▸ **DOCUMENT TEXT**
····················
Visits to her home country always bring blogger Kristina in a reflective mood. Lithuania is a wonderful place, but sometimes it seems most easily loved from a distance.
It’s been almost a week since I’m back in Lithuania. I decided that this would be the perfect time to share something about my home country, since I’m reflecting a lot about living in different places and societies anyway during these transitional periods. Or put more simply – reflecting on what I enjoy and find frustrating when I’m back home.
This year I’ve spent significantly more time abroad than in Lithuania. The same applies to all the years since my high school graduation. So when others ask me to tell something about my country I always feel a bit anxious. My Lithuania is a kind of social construct based on the prior experiences, my love for its tumultuous history, the few weeks I spend in my hometown and the capital city each year, and Facebook (that’s where I get all my Lithuanian news). What I see, is not necessarily how it really is, for better or worse.
I’m always trying to be positive and I truly think that Lithuania is a very exciting country that has a lot to offer. The fact that there are still a lot of problems means that there are also tons of opportunities. I’m the first to defend Lithuania when foreigners parrot various stereotypes. But sometimes even I hesitate: things are just not moving fast enough, some people are so ignorant and closed-minded and even malicious. I was just reading this article about restoration of a wetland and the comments were all ‘what a waste of money’ or ‘have we got no real problems anymore’. There were also barely 50 people in People’s Climate March in Vilnius a few weeks back…
It’s not just environment – every few months our parliament tries to pass another homophobic law, politicians do not get penalized for promoting hate speech. Issues such as suicide, alcoholism and unceasing emigration are still not systematically addressed. But hey, we have the fastest public Wi-Fi in the world, so at least we have got that going for us.
····················
▸ **WHAT TO WORK ON**
• 1. In the Lithuania blog post, where does the writer get all of their Lithuanian news?
• 2. Continue the Lithuania blog post from its last sentence.
The items have nothing to do with the tasks on the Lithuania blog post.

▸ **DATA PROVIDED**
····················
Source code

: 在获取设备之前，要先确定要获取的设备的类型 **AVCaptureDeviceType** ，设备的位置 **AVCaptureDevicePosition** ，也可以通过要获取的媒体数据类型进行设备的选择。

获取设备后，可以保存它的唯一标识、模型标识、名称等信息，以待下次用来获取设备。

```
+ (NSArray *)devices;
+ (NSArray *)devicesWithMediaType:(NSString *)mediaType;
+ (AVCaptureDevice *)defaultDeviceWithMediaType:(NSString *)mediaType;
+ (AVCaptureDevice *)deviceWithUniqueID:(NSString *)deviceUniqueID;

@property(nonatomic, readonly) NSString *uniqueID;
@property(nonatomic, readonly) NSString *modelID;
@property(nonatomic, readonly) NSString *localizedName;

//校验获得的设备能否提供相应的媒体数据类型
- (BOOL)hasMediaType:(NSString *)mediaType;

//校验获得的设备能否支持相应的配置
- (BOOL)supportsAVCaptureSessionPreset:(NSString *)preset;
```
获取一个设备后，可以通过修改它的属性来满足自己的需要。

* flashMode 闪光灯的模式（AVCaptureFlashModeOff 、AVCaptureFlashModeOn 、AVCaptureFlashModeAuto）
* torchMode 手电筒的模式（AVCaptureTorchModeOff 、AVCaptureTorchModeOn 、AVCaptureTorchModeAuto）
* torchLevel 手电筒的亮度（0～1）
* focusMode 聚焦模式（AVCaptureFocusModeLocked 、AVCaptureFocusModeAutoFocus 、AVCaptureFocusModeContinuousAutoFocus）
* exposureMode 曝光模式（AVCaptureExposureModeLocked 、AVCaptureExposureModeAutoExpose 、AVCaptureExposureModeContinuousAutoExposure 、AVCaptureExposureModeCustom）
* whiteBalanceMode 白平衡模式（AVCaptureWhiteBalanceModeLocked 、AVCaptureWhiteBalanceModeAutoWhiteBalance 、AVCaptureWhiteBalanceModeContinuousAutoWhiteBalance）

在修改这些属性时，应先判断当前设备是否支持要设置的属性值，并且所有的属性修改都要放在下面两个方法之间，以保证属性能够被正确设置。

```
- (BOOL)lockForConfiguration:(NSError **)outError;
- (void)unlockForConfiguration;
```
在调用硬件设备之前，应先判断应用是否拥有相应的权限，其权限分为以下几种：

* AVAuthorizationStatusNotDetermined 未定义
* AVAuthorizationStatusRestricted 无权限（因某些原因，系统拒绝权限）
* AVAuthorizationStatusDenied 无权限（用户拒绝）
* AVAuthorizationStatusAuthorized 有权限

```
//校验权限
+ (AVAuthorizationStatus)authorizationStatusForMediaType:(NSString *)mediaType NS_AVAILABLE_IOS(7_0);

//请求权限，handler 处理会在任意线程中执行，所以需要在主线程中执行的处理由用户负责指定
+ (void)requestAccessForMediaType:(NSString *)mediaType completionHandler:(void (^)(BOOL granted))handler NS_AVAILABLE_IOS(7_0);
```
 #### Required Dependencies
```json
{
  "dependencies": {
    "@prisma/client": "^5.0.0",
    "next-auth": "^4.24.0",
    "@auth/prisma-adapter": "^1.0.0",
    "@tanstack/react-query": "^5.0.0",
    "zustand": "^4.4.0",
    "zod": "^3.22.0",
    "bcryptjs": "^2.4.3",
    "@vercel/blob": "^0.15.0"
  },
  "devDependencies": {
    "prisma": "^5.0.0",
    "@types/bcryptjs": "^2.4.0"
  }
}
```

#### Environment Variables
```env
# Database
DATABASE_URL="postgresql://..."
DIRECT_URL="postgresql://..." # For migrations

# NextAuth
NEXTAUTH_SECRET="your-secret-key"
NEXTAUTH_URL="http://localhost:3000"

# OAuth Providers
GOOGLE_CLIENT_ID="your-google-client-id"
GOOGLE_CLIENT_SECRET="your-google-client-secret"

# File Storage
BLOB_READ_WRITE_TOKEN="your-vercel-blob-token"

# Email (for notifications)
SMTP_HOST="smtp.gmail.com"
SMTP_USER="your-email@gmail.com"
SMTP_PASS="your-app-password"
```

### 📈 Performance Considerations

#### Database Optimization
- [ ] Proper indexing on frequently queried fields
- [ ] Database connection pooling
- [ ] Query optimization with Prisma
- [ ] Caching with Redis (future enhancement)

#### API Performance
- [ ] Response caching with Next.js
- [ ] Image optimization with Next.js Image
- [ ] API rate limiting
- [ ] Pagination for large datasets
····················
▸ **RESULTS BY TASK**
• 1. Facebook.

• 2.
I love Lithuania, but sometimes I do think I’d rather love it from a distance. But then I come back and I walk my favourite streets in Kaunas, take a train to Vilnius through the swamps and forests, go to theatre or meet up with friends who live here permanently and listen to their inspiring stories and I think – you know, we’ll be all right. Lithuania and I are almost the same age and both still trying to find our place in the world and get things right. Growing pains are only normal – as long as we outgrow them.
Kristina is a second year student MSc Forest and Nature Conservation. She has just returned from her field work Perth, Australia and is now writing her thesis.